Der Gerichtsbeschluss ist noch nicht rechtskräftig. Die Beteiligten können innerhalb von zwei Wochen Beschwerde am Verwaltungsgerichtshof Baden-Württemberg einlegen.

Kommentar: Ruhebdürftig

Von Daniel Begemann

Das Urteil des Verwaltungsgerichts Karlsruhe gegen eine Flüchtlingsunterbringung im Sattelacker Hof läuft Gefahr, missverstanden zu werden. Die Diskussionen im Zusammenhang mit dem Sattelacker Hof haben sich weitgehend um Flüchtlinge gedreht. Zwischen den Bemühungen, Flüchtlingen in Waldachtal bei der Integration zu helfen, und möglichen Ängsten vor einer Überforderung vor zu vielen Flüchtlingen mag untergehen, worum es in diesem Prozess eigentlich geht. Die Anliegen der Mutter-Kind-Klinik, die sich in dem Urteil des Verwaltungsgerichts wiederfinden, haben nur oberflächlich mit Flüchtlingen zu tun.
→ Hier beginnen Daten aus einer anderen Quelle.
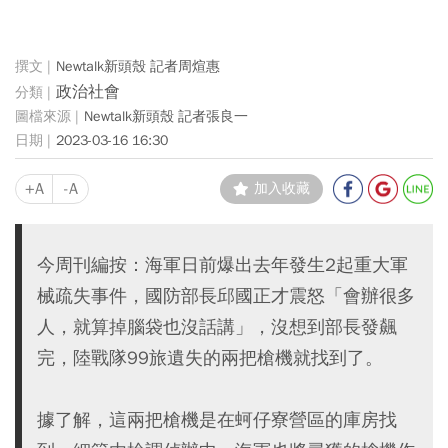
Newtalk新頭殼 記者周煊惠
政治社會
Newtalk新頭殼 記者張良一
2023-03-16 16:30
+A
-A
加入收藏
今周刊編按：海軍日前爆出去年發生2起重大軍
械疏失事件，國防部長邱國正才震怒「會辦很多
人，就算掉腦袋也沒話講」，沒想到部長發飆
完，陸戰隊99旅遺失的兩把槍機就找到了。
據了解，這兩把槍機是在蚵仔寮營區的庫房找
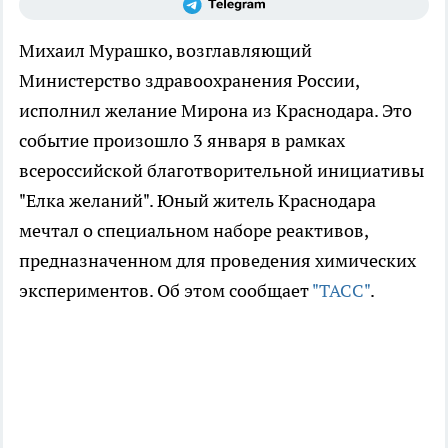
Михаил Мурашко, возглавляющий
Министерство здравоохранения России,
исполнил желание Мирона из Краснодара. Это
событие произошло 3 января в рамках
всероссийской благотворительной инициативы
"Елка желаний". Юный житель Краснодара
мечтал о специальном наборе реактивов,
предназначенном для проведения химических
экспериментов. Об этом сообщает
"ТАСС"
.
Das ehemalige Hotel Sattelacker Hof war auf maximal 56 Gäste ausgelegt. Es ist also nachvollziehbar, dass Patienten, die viel Ruhe benötigen, sich durch 120 neue, überwiegend männliche Bewohner in der Nachbarschaft gestört fühlen könnten – egal, ob es sich dabei um Flüchtlinge oder beispielsweise Bewohner eines Männerwohnheims handelt.